The Hendrick Motorsports crew won its class in the pit stop competition and finished fifth overall as the only team using a manual jack against teams exclusively using air jacks. Rick Hendrick said he could not be prouder of the showing his organization has made even before race day.

“When we said we’re gonna do it, I said, ‘Look, we can’t do this half-assed. I want to be as sharp as anybody out there,” Hendrick told AP. “I don’t want to be any less than any other team here. And just to see the reaction from the crowd, people are so excited about this car. My granddaughter has been sending me all these TikTok things that fans are making about NASCAR being at Le Mans.”

This isn’t NASCAR’s first attempt to run Le Mans. The late France Sr. brokered a deal in 1976, as America celebrated its bicentennial, to bring two cars to compete in the Grand International class and NASCAR selected the teams. Herschel McGriff and his son, Doug, drove a Wedge-powered, Olympia Beer-sponsored Dodge Charger, and Junie Donlavey piloted a Ford Torino shared by Richard Brooks and Dick Hutcherson.

Neither car came close to finishing the race. McGriff, now 95 and inducted into NASCAR’s Hall of Fame in January, is in Le Mans as France’s guest, clad head-to-toe in the noticeable Garage 56 uniforms.

“I threw a lot of hints that I would like to come. And I’ve been treated as royalty,” McGriff said. “This is unbelievable to me. I recognize nothing but I’m anxious to see everything. I’ve been watching and seeing pictures and I can certainly see the fans love their NASCAR.”

The goal is to finish the full race Sunday and, just maybe, beat cars from other classes. Should they pull off the feat, the driver trio wants its own podium celebration.

“I think people will talk about this car for a long, long time,” said Rockenfeller, who along with sports car driver Jordan Taylor did much of the development alongside crew chief Chad Knaus and Greg Ives, a former crew chief who stepped into a projects role at Hendrick this year.

“When we started with the Cup car, we felt already there was so much potential,” Rockenfeller said. “And then we tweaked it. And we go faster, and faster, at Le Mans on the SIM. But you never know until you hit the real track, and to be actually faster than the SIM. Everybody in the paddock, all the drivers, they come up and they are, ‘Wow, this is so cool,’ and they were impressed by the pit stops. We’ve overachieved, almost, and now of course the goal is to run for 24 hours.”

The car completed a full 24-hour test at Sebring, Florida, earlier this year, Knaus said, and is capable of finishing the race. Button believes NASCAR will leave a lasting impression no matter what happens.

“If you haven’t seen this car live yet, it’s an absolute beast,” Button said. “When you see and hear it go by, it just puts a massive smile on your face.”

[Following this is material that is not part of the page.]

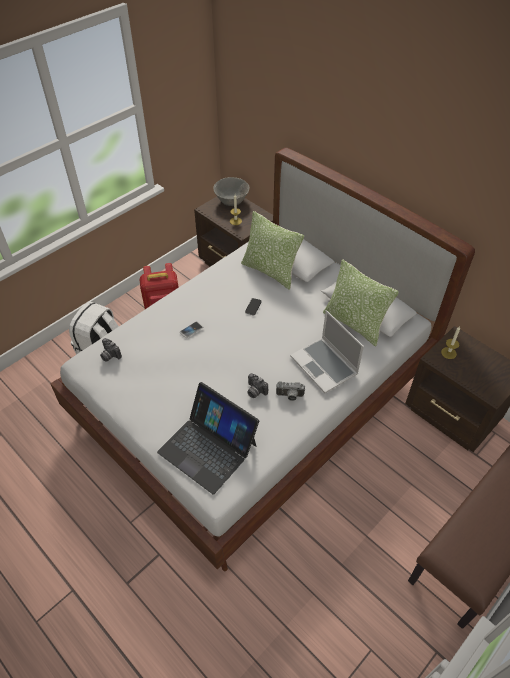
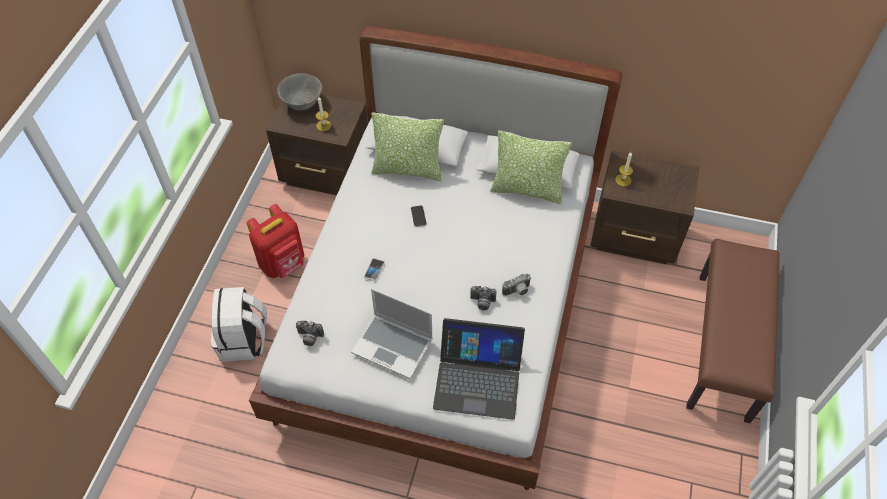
camera: 30 degrees left, 5 degrees up
laptop [290,310,364,393] -> laptop moved to [351,288,433,379]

For Hendrick, the effort is the first in his newfound embrace of racing outside NASCAR, the stock car series founded long ago in the American South. Aside from the Le Mans project, he will own the Indy car that Kyle Larson drives for Arrow McLaren in next year’s Indianapolis 500 and it will be sponsored by his automotive company.

“If you’d have told me I’d be racing at Le Mans and Indianapolis within the same year, I’d never have believed you,” Hendrick told AP. “But we’re doing both and we’re going to do it right.”

Le Mans 24 Hour Race - Car Parade
Fans gather around the NASCAR Next Gen Chevrolet Camaro ZL1 that is the Garage 56 entry for the 100th 24 Hours of Le Mans at the Circuit de la Sarthe (Chris Graythen/Getty Images).

General Motors is celebrating the achievement with a 2024 Chevrolet Camaro ZL1 Garage 56 Edition and only 56 will be available to collectors later this year.

“Even though Chevrolet has been racing since its inception in 1911, we’ve never done anything quite like Garage 56,” said GM President Mark Reuss. “A NASCAR stock car running at Le Mans is something fans doubted they would see again.”

The race hasn’t even started yet, but Hendrick has enjoyed it so much that he doesn’t want the project to end.

“It’s like a shame to go through all this and do all this, and then Sunday it’s done,” Hendrick said. “It’s just really special to be here.”